As we learn that economic policy reforms are not enough for economic success, thatdemocracy is not enough for political success, we focus on the institutions through which economic and political activity are carried out and mediated.
Regarding institutions of the public sector, we do not yet have consensus on the labels.
We encounter overlapping concepts such as governance, public administrative systems, institutional development, and administrative adjustment.
Within five years there will be a more stable set of concepts and texts and a template to guide reforms in this domain.
Perhaps even more than in the case of policy reforms, institutional reforms take place in contexts that interact with advisable measures.
Cultural, historical, and political variables probably matter a lot to the correct choice of mechanisms for fighting corruption.
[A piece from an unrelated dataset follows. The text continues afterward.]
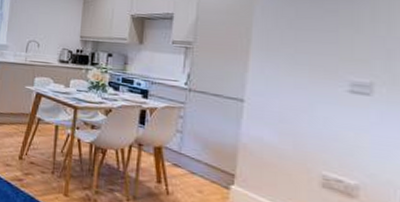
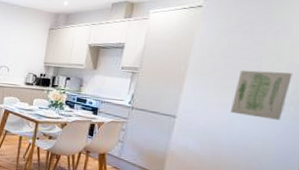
wall art: none [310,43,378,104] -> present [231,70,293,120]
Every country will find its own solutions.
Moreover, in the emerging domain of institutional adjustment, data are scarce.
We find few well-tested propositions about what happens when reforms are tried under such-and-such circumstances.
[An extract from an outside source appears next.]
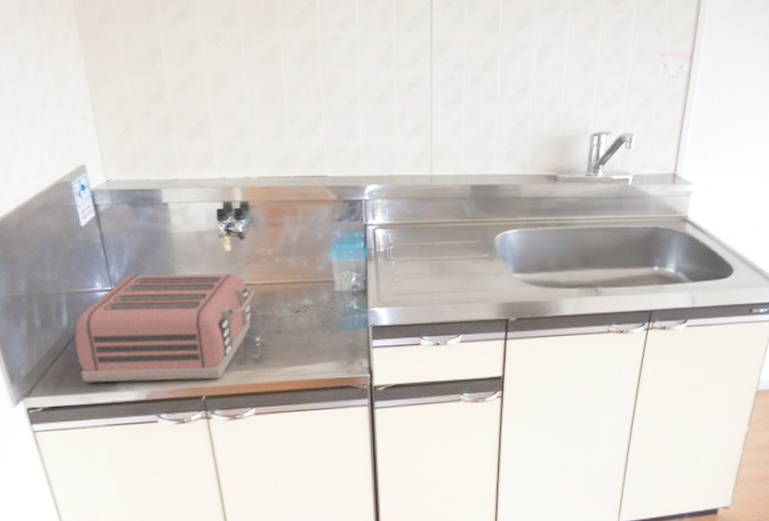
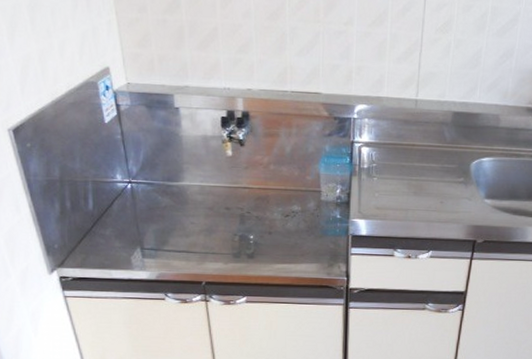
toaster: present [75,273,255,383] -> none [99,170,251,268]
We therefore proceed on the basis of success stories and analogies to the developed countries and to private business.
Importantly, we also can build on new theoretical developments (agency theory, public choice, industrial organization, finance in economics; new bureaucratic theories in public and business administration).
Is emphasized the agency theory (more broadly, the new theory of the firm) coupled with case studies of success.
Substantively, is emphasized three generic reasons why public-sector institutions often fail: incentive myopia, corruption, and inappropriate administrative integration and centralization.
So, the problem of fighting corruption (and more generally of what might be called administrative adjustment) is difficult: unclear concepts, many interaction effects with local contexts, metaphors and models from many divergent areas of economics and elsewhere, few established estimates of "parameter values.
" Despite these complexities, the argument for administrative adjustment is intuitively powerful and empirically plausible.
Corruption is clearly one of the two or three major problems holding back economic and political advance in most developing countries.